Encryption Backdoors : European Parliament Proposes Ban

Prime Minister Theresa May wants tech companies, like Facebook, Apple, and Google, to create controversial ‘backdoors’ for police, but even somewhere she knows that it’s not that easy as it sounds.

The Civil Liberties, Justice and Home Affairs Committee of the European Parliament has released a draft proposal [PDF] for new laws on privacy and electronic communications, recommending end-to-end (E2E) encryption on all communications and forbidding backdoors that offer access to law enforcement.

“The protection of confidentiality of communications is also an essential condition for the respect of other related fundamental rights and freedoms, such as the protection of freedom of thought, conscience and religion, and freedom of expression and information,” the draft reads.

Draft Says, Your Security is Our Top Priority

According to the draft, EU citizens need more protection, not less and they need to know that the “confidentiality and safety” of their data is “guaranteed,” but software backdoors risk “weakening” that privacy.

What is backdoor? By definition, “Backdoor is a feature or defect of a computer system that allows surreptitious unauthorized access to data.”

Many countries’ government, including the US Defence Department, have forced major companies to provide backdoor access to their services, allowing the feds to intercept users’ traffic and access everything from secure messages to their web activities.

But, “Technically, there is no such backdoor that only the government can access. If surveillance tools can exploit the vulnerability by design, then an attacker who gained access to it would enjoy the same privilege.”

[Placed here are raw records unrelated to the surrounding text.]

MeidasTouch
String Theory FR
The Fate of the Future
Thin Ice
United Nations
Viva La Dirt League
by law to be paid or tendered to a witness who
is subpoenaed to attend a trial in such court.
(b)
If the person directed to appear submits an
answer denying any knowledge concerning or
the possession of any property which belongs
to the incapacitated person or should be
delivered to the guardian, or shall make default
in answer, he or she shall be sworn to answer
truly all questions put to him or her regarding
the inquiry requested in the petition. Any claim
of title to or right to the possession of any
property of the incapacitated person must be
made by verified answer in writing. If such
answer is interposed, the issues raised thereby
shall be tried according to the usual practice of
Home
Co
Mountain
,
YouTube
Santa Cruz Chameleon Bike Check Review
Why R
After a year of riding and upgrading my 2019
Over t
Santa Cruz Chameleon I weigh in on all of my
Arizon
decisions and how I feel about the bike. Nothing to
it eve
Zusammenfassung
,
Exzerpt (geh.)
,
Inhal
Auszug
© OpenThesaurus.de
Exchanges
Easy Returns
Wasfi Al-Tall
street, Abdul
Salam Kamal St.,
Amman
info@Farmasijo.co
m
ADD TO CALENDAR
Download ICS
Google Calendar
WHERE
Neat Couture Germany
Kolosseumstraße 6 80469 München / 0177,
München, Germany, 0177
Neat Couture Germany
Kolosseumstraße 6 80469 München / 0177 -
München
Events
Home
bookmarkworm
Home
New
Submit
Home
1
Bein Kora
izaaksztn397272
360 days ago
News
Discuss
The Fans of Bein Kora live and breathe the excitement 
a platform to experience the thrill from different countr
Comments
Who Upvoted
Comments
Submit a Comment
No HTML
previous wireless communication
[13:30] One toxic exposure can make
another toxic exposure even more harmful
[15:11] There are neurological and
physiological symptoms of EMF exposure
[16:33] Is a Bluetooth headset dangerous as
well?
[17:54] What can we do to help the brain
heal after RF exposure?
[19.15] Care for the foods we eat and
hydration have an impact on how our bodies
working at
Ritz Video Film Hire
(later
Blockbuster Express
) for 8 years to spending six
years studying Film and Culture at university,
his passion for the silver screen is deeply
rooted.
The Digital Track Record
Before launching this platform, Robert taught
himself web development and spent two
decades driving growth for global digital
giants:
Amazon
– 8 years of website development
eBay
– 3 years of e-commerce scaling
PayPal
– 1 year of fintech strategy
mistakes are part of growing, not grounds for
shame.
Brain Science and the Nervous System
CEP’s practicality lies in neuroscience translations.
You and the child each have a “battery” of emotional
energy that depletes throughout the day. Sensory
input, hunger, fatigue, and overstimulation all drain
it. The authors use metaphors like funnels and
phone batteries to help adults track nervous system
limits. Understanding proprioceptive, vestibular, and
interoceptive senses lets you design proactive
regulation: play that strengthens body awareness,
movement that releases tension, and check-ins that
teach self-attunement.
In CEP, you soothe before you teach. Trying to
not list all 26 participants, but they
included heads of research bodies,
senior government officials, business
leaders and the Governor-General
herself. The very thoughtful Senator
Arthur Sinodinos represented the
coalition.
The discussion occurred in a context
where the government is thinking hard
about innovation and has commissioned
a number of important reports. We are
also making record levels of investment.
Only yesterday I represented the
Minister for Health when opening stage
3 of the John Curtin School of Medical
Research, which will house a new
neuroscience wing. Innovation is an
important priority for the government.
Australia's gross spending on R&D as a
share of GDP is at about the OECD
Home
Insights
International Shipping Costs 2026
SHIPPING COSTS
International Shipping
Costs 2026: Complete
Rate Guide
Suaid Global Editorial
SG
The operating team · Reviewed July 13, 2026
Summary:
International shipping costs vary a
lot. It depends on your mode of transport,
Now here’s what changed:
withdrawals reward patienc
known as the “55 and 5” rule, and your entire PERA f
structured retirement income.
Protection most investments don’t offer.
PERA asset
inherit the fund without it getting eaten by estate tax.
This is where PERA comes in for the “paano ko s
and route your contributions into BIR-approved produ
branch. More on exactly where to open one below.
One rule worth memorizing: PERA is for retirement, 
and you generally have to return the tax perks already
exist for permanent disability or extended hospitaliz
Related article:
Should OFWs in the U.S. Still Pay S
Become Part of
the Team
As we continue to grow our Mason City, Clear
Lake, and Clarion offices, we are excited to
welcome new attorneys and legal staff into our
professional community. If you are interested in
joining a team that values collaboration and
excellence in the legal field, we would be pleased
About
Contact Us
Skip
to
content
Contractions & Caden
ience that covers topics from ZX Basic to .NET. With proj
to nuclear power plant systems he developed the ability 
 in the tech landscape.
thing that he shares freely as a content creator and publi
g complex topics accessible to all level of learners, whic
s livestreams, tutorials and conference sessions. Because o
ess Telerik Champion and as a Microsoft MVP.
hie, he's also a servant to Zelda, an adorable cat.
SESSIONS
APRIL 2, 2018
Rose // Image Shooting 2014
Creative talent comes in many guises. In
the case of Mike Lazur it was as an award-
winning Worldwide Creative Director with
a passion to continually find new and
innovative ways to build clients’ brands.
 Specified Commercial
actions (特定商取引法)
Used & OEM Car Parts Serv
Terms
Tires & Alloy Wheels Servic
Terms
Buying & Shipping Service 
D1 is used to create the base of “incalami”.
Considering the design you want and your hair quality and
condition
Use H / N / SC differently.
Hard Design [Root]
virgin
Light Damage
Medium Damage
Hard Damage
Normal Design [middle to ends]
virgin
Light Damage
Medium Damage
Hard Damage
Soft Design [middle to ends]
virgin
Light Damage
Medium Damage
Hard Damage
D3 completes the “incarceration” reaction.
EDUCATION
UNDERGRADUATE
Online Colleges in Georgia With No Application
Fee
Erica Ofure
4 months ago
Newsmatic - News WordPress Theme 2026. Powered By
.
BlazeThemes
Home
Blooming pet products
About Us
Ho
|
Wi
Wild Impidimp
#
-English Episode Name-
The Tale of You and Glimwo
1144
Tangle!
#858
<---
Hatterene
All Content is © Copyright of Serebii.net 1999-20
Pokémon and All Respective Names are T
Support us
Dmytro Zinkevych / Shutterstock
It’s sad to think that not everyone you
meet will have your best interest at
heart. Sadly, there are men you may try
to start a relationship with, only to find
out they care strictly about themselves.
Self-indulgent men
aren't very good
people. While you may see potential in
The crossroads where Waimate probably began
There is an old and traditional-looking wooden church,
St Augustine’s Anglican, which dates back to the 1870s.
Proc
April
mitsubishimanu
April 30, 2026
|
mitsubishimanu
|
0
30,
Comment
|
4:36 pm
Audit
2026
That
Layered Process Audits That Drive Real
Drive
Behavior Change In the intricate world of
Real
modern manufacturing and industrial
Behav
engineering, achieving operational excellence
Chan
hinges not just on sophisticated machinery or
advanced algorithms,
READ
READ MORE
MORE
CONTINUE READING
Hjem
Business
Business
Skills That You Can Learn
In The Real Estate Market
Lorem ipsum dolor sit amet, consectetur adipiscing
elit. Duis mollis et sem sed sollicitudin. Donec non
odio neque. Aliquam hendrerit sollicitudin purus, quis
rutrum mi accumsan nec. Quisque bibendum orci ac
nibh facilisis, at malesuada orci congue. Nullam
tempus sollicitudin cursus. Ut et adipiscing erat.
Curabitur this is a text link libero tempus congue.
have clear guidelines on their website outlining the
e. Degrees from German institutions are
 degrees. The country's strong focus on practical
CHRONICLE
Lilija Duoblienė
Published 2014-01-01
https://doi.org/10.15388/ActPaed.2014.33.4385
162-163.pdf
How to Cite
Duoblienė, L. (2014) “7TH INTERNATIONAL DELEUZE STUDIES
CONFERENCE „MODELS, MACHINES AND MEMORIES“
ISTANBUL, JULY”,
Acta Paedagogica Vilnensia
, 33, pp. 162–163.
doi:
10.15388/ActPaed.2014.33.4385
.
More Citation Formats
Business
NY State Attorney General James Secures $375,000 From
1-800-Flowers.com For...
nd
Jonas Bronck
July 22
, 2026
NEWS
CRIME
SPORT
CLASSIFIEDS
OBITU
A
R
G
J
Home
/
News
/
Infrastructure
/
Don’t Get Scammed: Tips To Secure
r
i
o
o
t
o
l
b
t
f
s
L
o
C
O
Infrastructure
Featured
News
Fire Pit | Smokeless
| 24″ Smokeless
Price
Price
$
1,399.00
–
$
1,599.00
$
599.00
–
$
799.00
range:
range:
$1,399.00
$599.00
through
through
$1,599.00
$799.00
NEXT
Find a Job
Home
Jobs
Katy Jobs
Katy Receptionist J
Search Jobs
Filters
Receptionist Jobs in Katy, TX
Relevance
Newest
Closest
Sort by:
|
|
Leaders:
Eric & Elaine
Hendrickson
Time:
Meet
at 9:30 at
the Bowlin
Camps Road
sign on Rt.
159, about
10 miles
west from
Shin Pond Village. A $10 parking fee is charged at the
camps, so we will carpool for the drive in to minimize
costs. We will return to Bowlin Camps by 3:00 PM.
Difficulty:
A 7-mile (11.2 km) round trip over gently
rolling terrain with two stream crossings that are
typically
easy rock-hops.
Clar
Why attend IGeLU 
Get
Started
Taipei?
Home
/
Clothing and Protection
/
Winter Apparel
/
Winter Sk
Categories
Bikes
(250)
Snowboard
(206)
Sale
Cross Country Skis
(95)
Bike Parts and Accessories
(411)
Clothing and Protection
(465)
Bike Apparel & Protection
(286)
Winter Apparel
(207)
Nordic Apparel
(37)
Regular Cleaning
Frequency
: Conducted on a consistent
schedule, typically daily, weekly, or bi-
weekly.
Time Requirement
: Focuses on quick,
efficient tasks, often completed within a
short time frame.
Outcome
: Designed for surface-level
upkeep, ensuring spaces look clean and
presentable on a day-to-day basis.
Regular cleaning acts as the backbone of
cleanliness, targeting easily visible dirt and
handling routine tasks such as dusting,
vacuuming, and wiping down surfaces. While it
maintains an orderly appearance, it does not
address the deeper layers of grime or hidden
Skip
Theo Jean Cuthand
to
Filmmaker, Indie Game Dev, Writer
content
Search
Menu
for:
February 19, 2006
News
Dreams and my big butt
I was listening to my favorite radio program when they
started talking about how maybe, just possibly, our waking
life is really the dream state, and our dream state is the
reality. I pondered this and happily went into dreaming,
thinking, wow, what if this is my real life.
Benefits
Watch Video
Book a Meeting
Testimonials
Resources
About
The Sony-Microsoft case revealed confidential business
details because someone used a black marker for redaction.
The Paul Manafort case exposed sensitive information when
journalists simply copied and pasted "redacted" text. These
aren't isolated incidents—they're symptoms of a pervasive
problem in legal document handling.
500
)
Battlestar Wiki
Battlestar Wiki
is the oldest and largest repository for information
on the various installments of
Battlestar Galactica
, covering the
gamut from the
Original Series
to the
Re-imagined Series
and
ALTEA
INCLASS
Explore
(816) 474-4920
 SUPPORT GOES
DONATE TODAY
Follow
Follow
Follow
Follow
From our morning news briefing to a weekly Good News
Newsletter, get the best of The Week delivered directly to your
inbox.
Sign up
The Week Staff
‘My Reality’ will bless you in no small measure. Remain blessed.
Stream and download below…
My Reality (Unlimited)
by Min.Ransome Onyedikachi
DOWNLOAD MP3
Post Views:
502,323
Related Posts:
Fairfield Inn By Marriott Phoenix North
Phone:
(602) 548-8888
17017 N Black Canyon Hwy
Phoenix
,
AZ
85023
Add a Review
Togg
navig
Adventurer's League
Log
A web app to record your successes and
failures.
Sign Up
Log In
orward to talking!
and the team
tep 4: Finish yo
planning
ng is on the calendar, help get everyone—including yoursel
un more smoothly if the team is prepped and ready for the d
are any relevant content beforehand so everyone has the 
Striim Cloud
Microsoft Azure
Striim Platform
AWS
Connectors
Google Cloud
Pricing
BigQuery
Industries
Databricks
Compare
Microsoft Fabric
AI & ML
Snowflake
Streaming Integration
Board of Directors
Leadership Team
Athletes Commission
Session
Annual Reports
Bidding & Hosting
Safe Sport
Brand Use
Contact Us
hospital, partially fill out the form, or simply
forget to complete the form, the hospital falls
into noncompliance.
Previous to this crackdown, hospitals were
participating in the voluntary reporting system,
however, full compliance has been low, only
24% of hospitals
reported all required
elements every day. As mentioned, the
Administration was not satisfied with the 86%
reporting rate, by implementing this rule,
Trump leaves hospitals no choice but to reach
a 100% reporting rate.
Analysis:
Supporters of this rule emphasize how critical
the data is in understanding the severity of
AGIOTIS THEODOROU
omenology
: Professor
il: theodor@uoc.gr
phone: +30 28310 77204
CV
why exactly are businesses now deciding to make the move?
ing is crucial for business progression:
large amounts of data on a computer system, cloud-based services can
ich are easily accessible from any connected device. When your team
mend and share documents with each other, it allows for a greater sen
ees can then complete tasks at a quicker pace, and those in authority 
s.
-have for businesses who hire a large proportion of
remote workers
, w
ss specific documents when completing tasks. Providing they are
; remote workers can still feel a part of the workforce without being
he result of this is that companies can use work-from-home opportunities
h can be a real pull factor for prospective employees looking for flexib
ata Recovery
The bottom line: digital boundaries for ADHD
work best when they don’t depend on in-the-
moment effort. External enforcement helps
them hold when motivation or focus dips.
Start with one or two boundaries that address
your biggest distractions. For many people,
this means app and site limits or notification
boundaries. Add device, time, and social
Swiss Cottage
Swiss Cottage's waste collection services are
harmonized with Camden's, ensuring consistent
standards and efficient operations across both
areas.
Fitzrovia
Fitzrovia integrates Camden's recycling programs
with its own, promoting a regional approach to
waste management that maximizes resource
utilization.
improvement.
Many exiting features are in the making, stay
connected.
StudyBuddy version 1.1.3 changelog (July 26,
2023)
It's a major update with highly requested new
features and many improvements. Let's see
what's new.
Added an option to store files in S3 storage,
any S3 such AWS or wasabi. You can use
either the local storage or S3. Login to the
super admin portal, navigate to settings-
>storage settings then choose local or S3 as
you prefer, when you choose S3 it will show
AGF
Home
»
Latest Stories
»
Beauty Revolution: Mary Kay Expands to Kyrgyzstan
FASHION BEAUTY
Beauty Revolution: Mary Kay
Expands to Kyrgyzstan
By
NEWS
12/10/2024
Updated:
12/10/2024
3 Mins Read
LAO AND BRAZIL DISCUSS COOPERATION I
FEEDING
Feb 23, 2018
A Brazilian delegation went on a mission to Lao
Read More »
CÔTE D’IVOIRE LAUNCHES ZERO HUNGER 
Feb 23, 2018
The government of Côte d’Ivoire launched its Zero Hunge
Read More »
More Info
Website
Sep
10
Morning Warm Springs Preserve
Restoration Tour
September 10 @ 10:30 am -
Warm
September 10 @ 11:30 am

Draft Demands End-to-End Encryption & Ban On Backdoors

The proposed draft recommends the use of end-to-end encryption that would make it more difficult for federal officials to request data from tech companies.

The proposal would ban decryption of user data as well as the creation of backdoors in software or encryption technologies that could allow government access to users’ private information.

So if the amendments pass, the ban on software backdoors would make it difficult for the government to enforce the Section 49 of the Regulation of Investigatory Powers Act (RIPA) 2000’s requirement that companies remove “electronic protection” when possible.

For those unaware, end-to-end encryption is a secure communication that encrypts data on the sender’s system before passing it to a company’s server. The company then passes the encrypted data to the intended recipient, who is the only person who can decrypt it.

Nobody in between, be it an application service provider, an Internet service provider (ISP), hacker, or even law enforcement officials, can read or tamper with the data.

“When encryption of electronic communications data is used, decryption, reverse engineering or monitoring of such communications shall be prohibited,” the draft reads.

“Member States shall not impose any obligations on electronic communications service providers that would result in the weakening of the security and encryption of their networks and services.”

Securing the ‘Internet of Things’

Similarly, the draft also says, the current law have not kept pace with how the machine-to-machine communications in the Internet of Things can expose citizens.

The connected devices and machines are increasingly communicating with each other today by using electronic communications networks.

So, according to the committee, this Regulation should also be applied to the machine-to-machine communications in order to “ensure full protection of the rights to privacy and confidentiality of communications, and to promote a trusted and secure Internet of Things in the digital single market.”

In short, the committee wants that any future means of communication, such as “calls, internet access, instant messaging applications, email, internet phone calls and messaging provided through social media” are all protected from hackers, government and prying eyes.

The committee wants that applications, browsers, internet service providers, cars, smartphones or fitness trackers should also respect no-track requests from their customers, and snoop their data only after getting users’ consent.

However, it should be noted that most technology companies fall under the United States court of law, and post-Snowden era proves that as long as your countries’ data is stored out of your boundaries, your policies and regulations would hardly make any difference.